Airport Rules Changing 2/14

Busy couple of days here. Everything seems to happen all at once on this beat.

I've written about Saratoga County's ongoing efforts to change some rules at Saratoga County Airport and local glider clubs' concerns about the proposals.

The rule changes are working their way through a committee consisting of representatives from the glider clubs and a slew of government agencies, including the Federal Aviation Administration. When the county has a set of rules in place, it'll set a public hearing and enact them as a local law.

No public hearing has been set, which is why this item posted to Saratoga County's website last week struck me as odd.

In part:
PLEASE TAKE NOTICE, that effective immediately, no glider or other activities which violate the criteria identified herein will be allowed within the Object Free Areas at the Saratoga County Airport.
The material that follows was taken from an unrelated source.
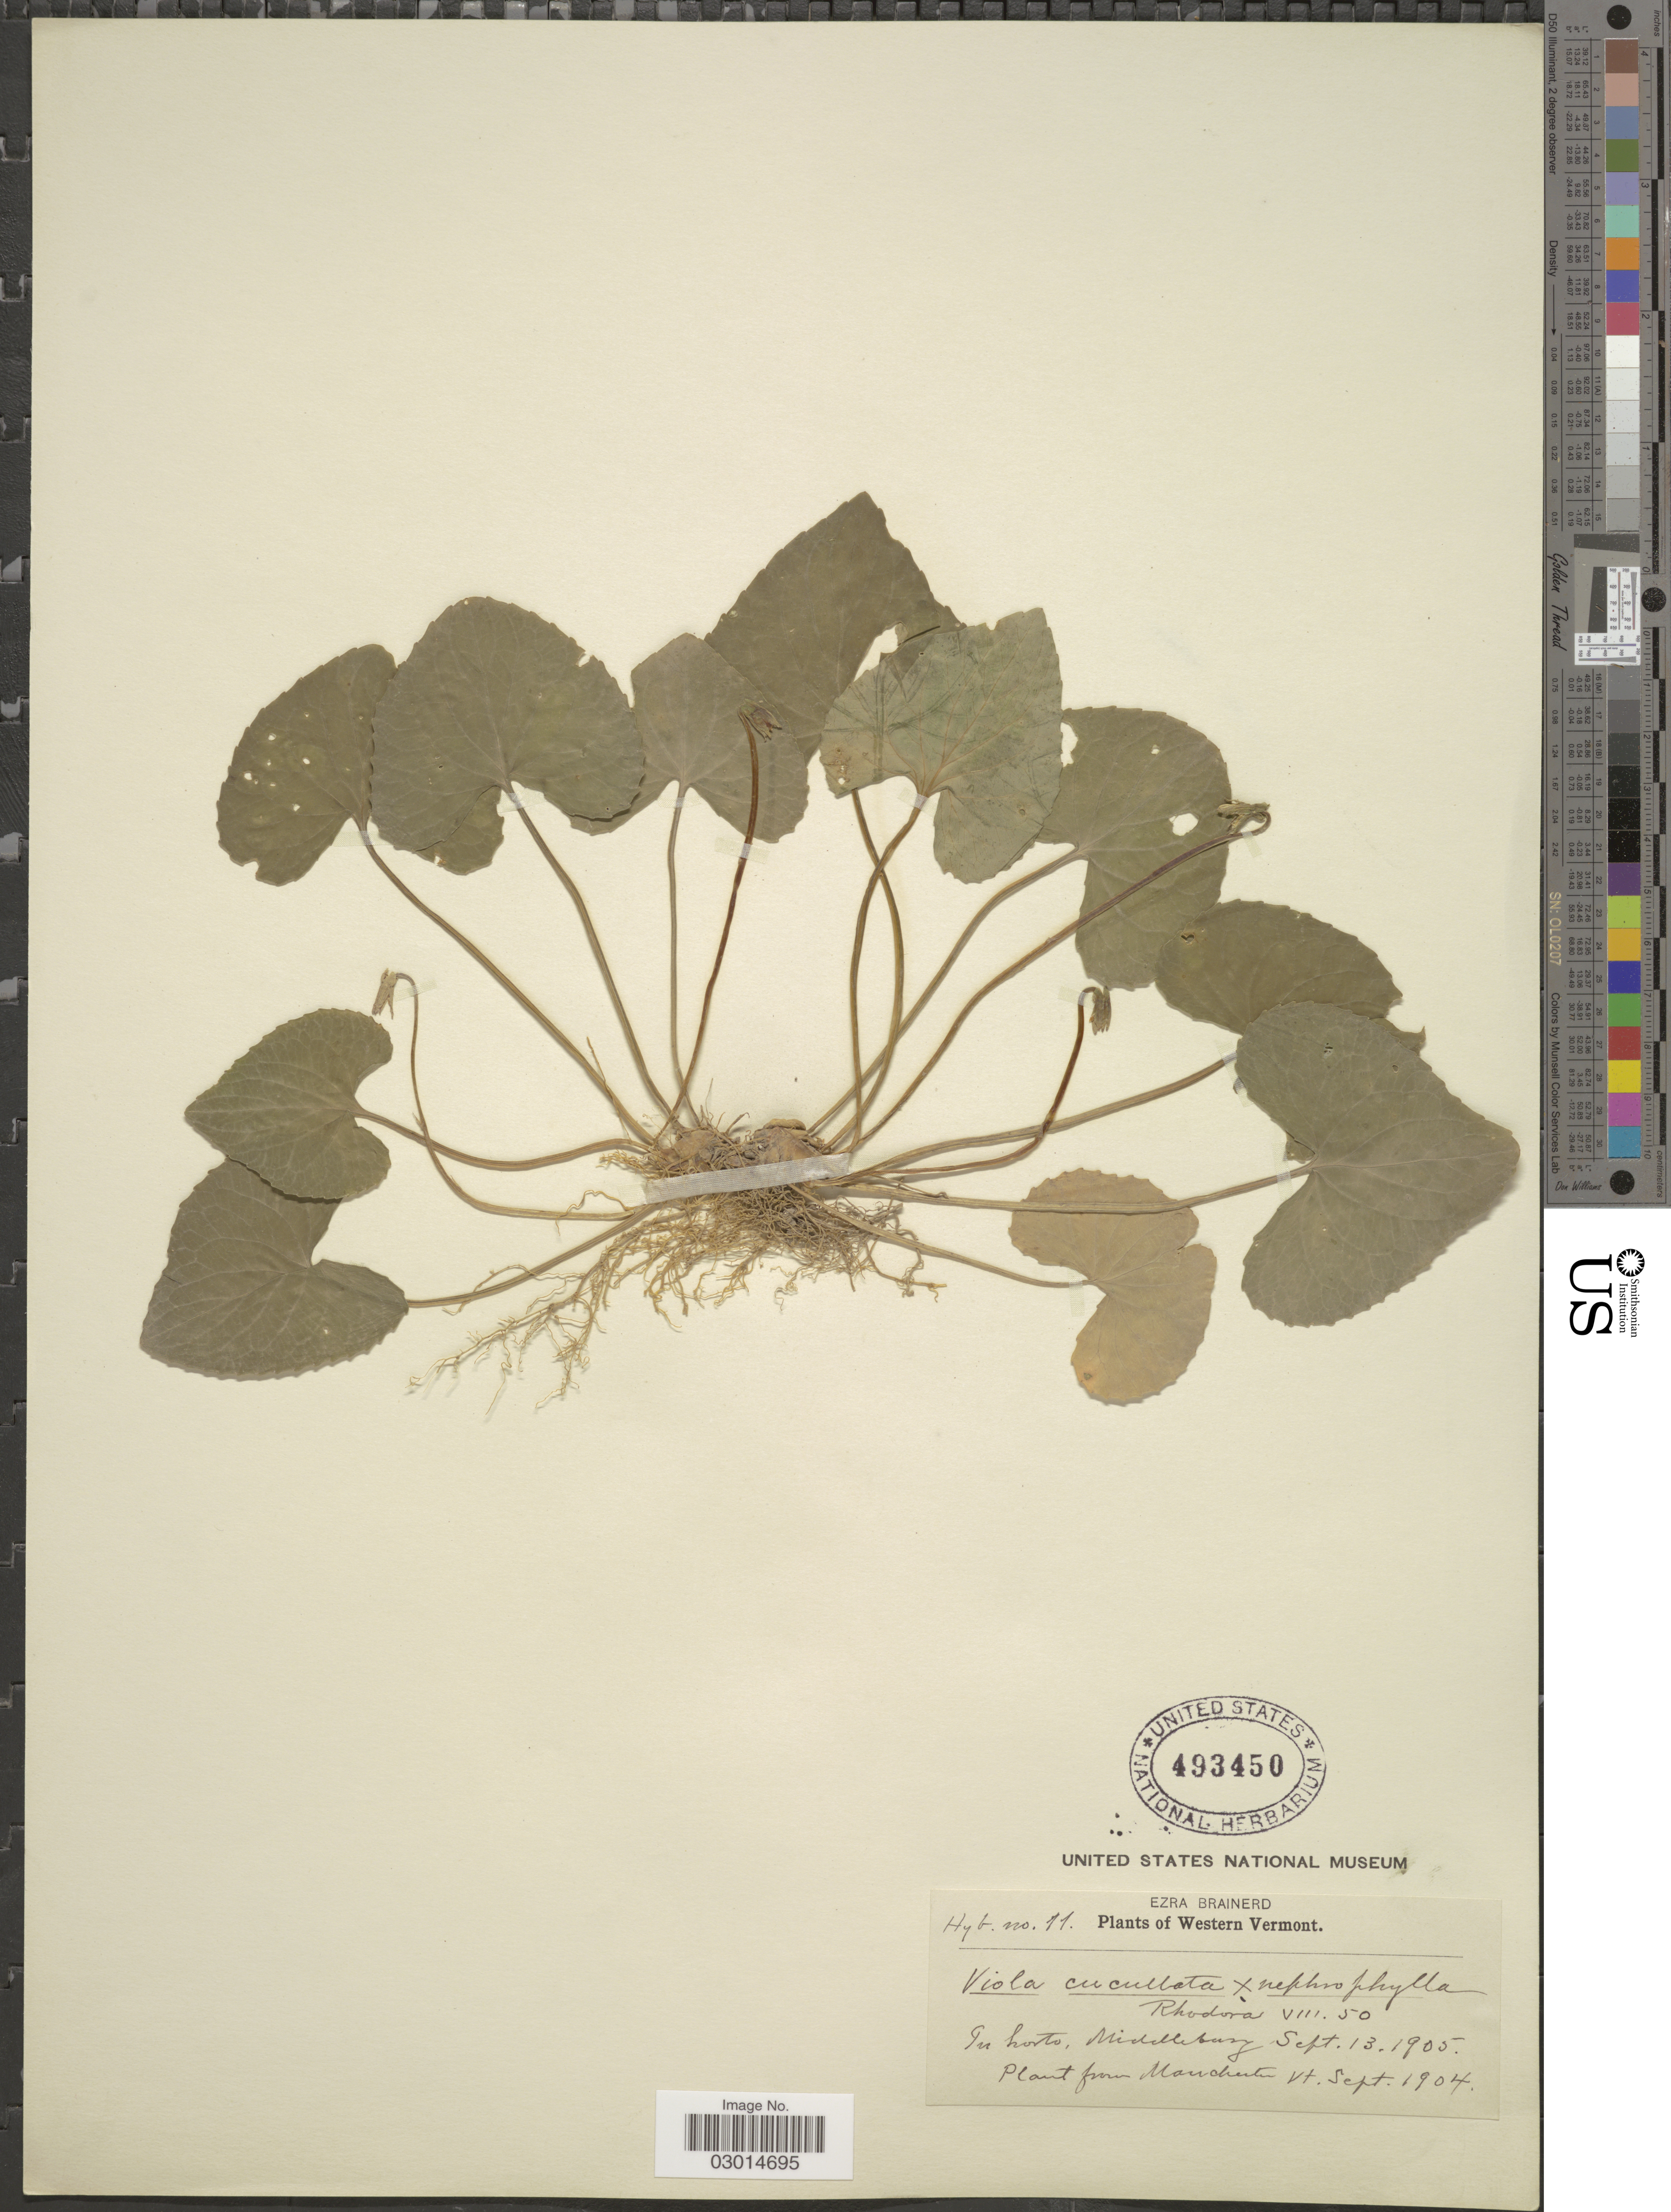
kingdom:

Assembly, disassembly and actions other than towing the aircraft immediately prior to take off or the removal of the glider immediately after landing must take place within the areas leased by Saratoga Soaring Association and the Adirondack Soaring Group.
I expected this to be a big talking point at yesterday's meeting of the Buildings and Grounds Committee, which oversees Saratoga County Airport.

Representatives from both Saratoga Soaring Association and the Adirondack Soaring Group were on hand, but they didn't say anything. The committee didn't address the item at all.

So what's going on?

Greenfield Supervisor Dick Rowland, who chairs the Buildings and Grounds Committee, said the airport advisory isn't technically a rule change. It should have never been allowed. 

Rowland doesn't think there was any malicious intent on behalf of the glider clubs.

He theorized that, at one point in time, one of the previous companies that operated the airport for the county told the glider clubs they were allowed to go on the runway. When new companies took over, they just maintained the status quo.

When the county began to review its rules and regulations last year, the FAA saw what was going on and said the glider clubs couldn't continue to do what they were doing. The advisory, basically, just puts the FAA's message in writing.

It's all in the name of safety, Rowland said.

If I haven't effectively described what the FAA is talking about, let Google Maps fill you in.

View Larger Map

You play the role of the FAA. Should that be allowed near an active runway?

Adirondack Soaring President John Mahony said his club is willing to comply with the new rules. It will mean that the club's tow vehicles will need to install radios and install a beacon light on top. Previously, he said, they just used flashers.

But it'll still mean that the glider clubs will need to walk their planes out one at a time. They can't operate anywhere in the Object Free Areas and basically everywhere outside of those areas is the habitat of the endangered Karner blue butterfly, which is also off-limits.

They have been approved to lease an area at the south end of the airport outside the butterfly habitat, where they can assemble and disassemble planes. The lease has not been signed, Mahony said, as they are waiting for all of the new rules to be enacted.

They have asked the FAA if it'd consider closing a portion of the less-used cross runway and allow the clubs to use that as a staging area. They haven't heard back.